Sanders supporters have pointed to the uncertainty of whether or not Clinton or her aides will face criminal charges as a reason for him to remain in the race. Clinton's decision to use an unauthorized private email server kept in her home for her work as secretary of state remains the subject of a criminal inquiry by the Federal Bureau of Investigation.

Earlier on Monday, Clinton called for party unity, suggesting it was time for Sanders, who only joined the Democratic party last year after years as an independent, to abandon his hard-fought challenge.

California Votes

Montana, North Dakota, South Dakota and New Mexico also hold nominating contests on Tuesday, but most attention will focus on California, the country's most populous state where another 475 pledged delegates are at stake.

Clinton once held a sizable lead there over Sanders, but opinion polls in recent days showed them in a dead heat.

A Sanders victory there could embolden his supporters to urge him to wage a fractious convention fight.
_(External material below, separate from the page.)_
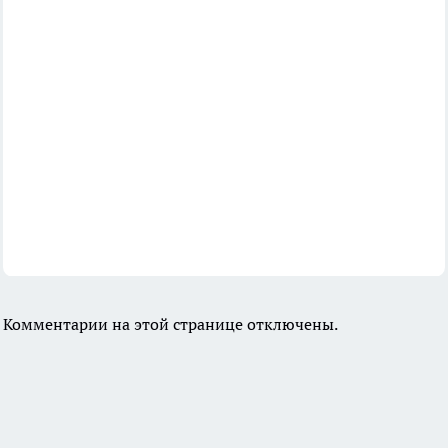
Комментарии на этой странице отключены.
It could also help Trump, 69, who clinched the Republican nomination last month, argue that she is a weak candidate.

"It's going to make her ability to seal the deal with disaffected Democrats all that much harder," said Jim Manley, a Democratic strategist who supports Clinton. "The only one benefiting from this is Donald Trump."

Trump, the presumptive Republican nominee, has regularly stirred up controversy on the campaign trail. In recent days, his comments about a judge he believes to be biased against him because he is Mexican-American have drawn criticism.

On Monday, Trump, a New York real estate developer, insisted his concerns were valid. Clinton, in an MSNBC interview on Monday, said Trump's comments about the judge were racist and bigoted.

The latest Reuters/Ipsos tracking poll showed Clinton with an 11-percentage-point edge over Trump, 46 percent to 35 percent, a marked change from just 10 days ago, when fewer than 4 points separated the two.